The company said some platforms are “only now beginning” to confront the April 2013 deadline for the phase out of payments relating to legacy business with fund managers.
It said that meeting the deadlines will give rise to “significant operational challenges and potential tax liability issues” for customers.
Following an FCA statement in April 2013, platforms had to ensure that all payments between fund managers and platforms ceased for new business from 6 April 2014. However, they were allowed a further two years to phase out such payments.
Altus consultant, Ben Hammond, said: “Although sometimes forgotten, the customer must be the central focus here.”

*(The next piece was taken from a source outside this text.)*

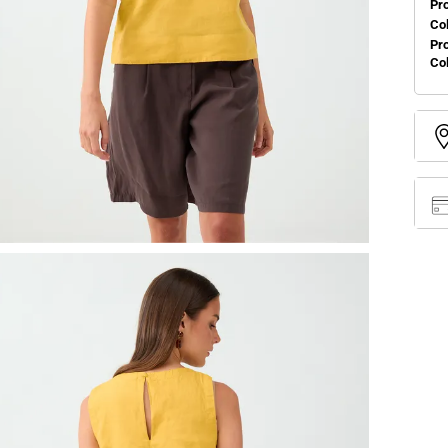
Pr
Col
Pr
Co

He added that it is “essential” for platforms to work closely with their advisers to sell the value of their service to customers, and then transition them into “clean share classes”.
“Some platforms have been running an explicit proposition for several years pre-Retail Distribution Review, possibly in parallel with a bundled offering, and so could be fooled into thinking the task is easy.
“That could be a costly mistake; ‘sunset’ may seem a long way off, but there is a lot to achieve in a very short space of time.”
Last month, an Investec survey revealed that four in five intermediaries believe some advisers will fail to complete the transition from commission to fee-based remuneration in time for the FCA’s deadline because of fears over client and revenue loss.
58% of surveyed advisers said they believe some advisers will miss the deadline due to a fear of losing clients and revenue, while 59% cite a failure to change business models.
Altus Consulting is a specialist provider of consultancy services to the financial services sector.